Otherwise, you'll end up with a holiday-colored logo on an email sent to your entire customer base of 10,000.


A style guide is a term used to describe this. A style guide can be as basic or as detailed as you require. Sprout's Design Systems team recently created an entire website dedicated to our style guide.

Seeds is the name of the folder that contains all of our brand, writing, and visual guidelines, as well as all of the patterns and components that our product designers will need to build our app.

However, you don't have to create a completely new website to house your brand guidelines. Simply ensure that they are well-communicated to your teams and that they are easily accessible to all.

The majority of designers create a pdf and upload it to their company's or organization's internal resource library.

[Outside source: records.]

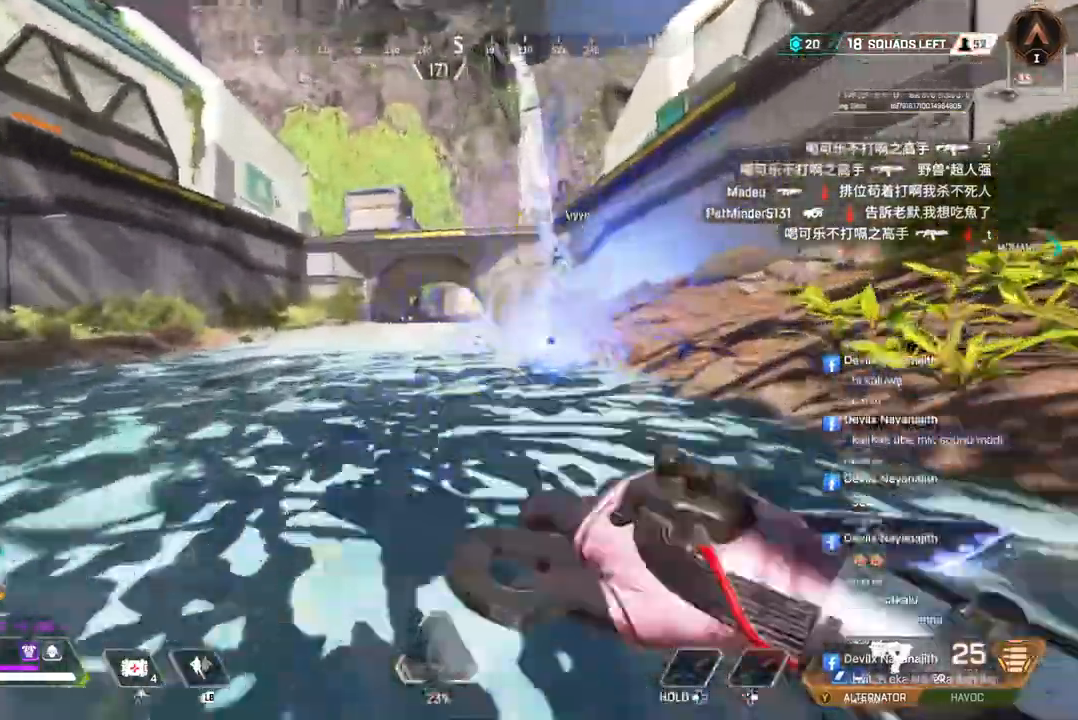
{"buttons": [], "left_stick": "up", "events": []}
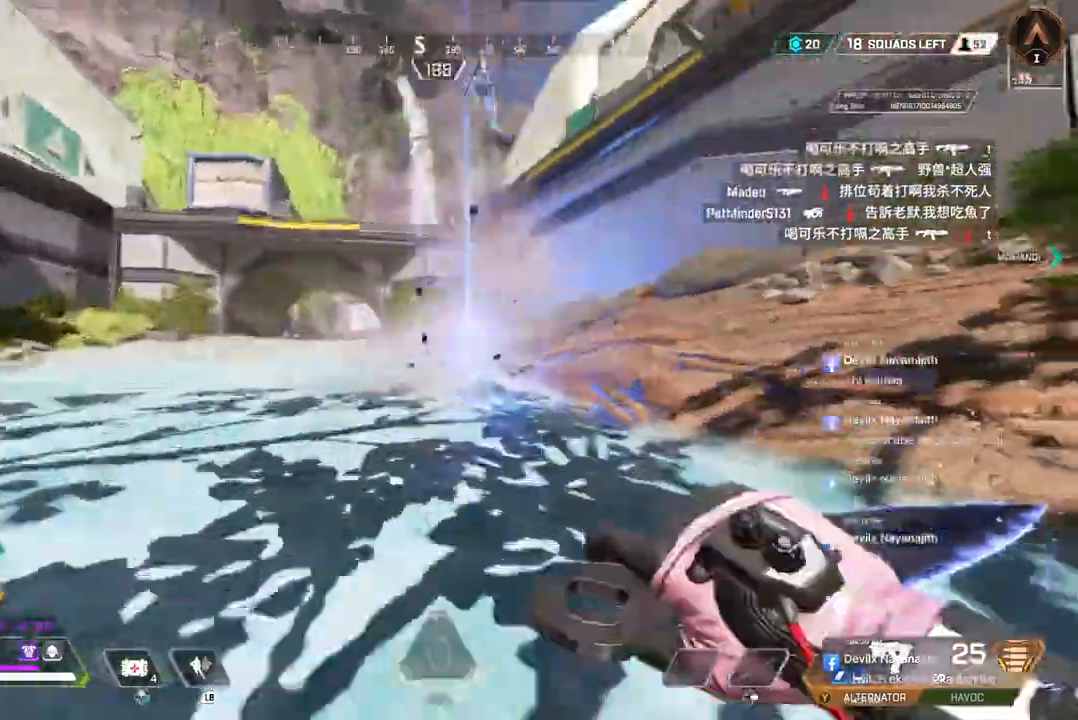
{"buttons": ["B"], "left_stick": "up", "events": [[500, "B", "down"]]}
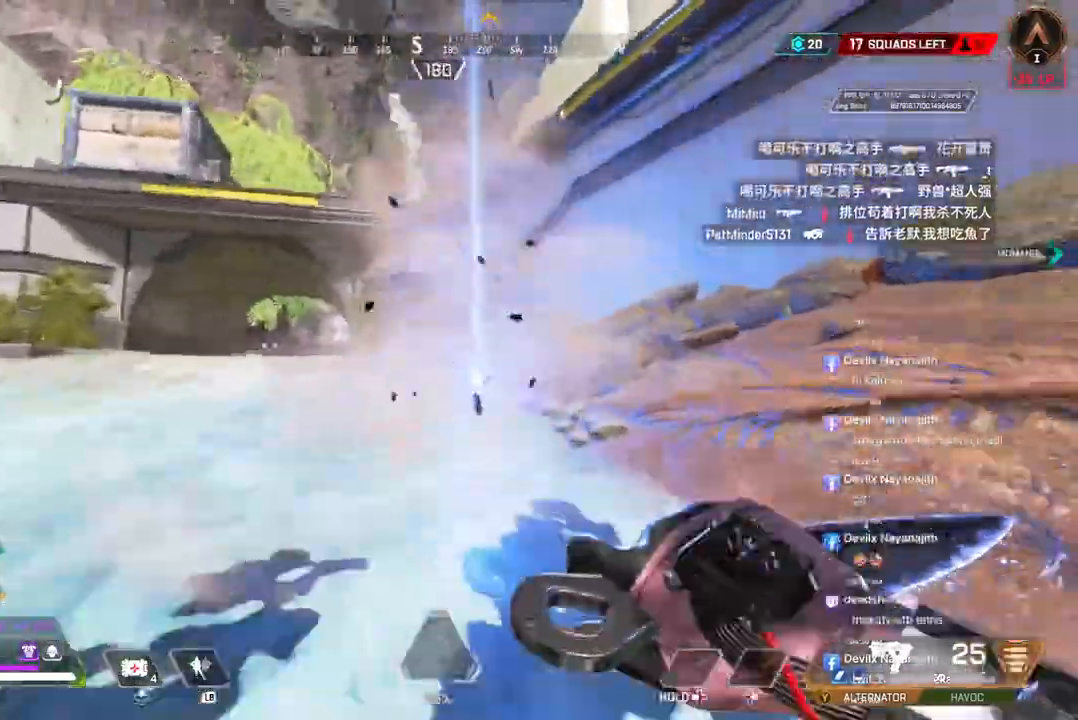
{"buttons": [], "left_stick": "up", "events": [[267, "A", "down"], [433, "A", "up"], [433, "B", "up"]]}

"Wow, that's a lot," you might think after all of that. We understand how you feel. When we said that designing a logo takes a lot of time, we weren't kidding. Designers usually take weeks to complete all of the phases.

So here's our final piece of advice: don't rush. Take the time to complete the exercises listed under each phase. Your final design will be a reflection of how much time and effort you put into it.

At the end of the day, it's your people who build your brand, not your logo.

How to Design a Logo FAQs

What makes a logo successful?

A successful has a good aesthetic appeal but instantly evokes the raison d'etre of the brand. Aesthetic appeak is a term used to describe how appealing something is to the eye. Logos must be attractive and easy to read in addition to being unique and create a relation with the brand. They should entice people to examine and understand. This serves an important purpose: a strong sense of the logo can often lead to a strong sense of the brand.

Many designers struggle to incorporate all of their clients' suggestions into interesting logos that tell a brand's story while remaining as simple as possible. It's all too easy to get carried away and create a logo that's far too complicated to remember.

No, it isn't necessary to include a tagline. You should not include a tagline in your logo just to be different. You're better off without a phrase if you can't come up with one that's distinct enough to attract your target audience. You can create a tagline as a separate element and then incorporate it into your logo when it makes sense.

About the Author
Daniel Luke
Daniel is a web designer and developer. He has been a developer for the last 10 years working with various WordPress themes that allows him to compare and contrast different themes, understand the strengths and weaknesses to develop factual, real-world reviews. He is also a mobile app developer and technology reviewer. Over several years, he has developed his own mobile apps, both on Android and iPhone. This hands-on specialisation in mobile and web development allows him to be an authoritative voices when it comes to technology reporting.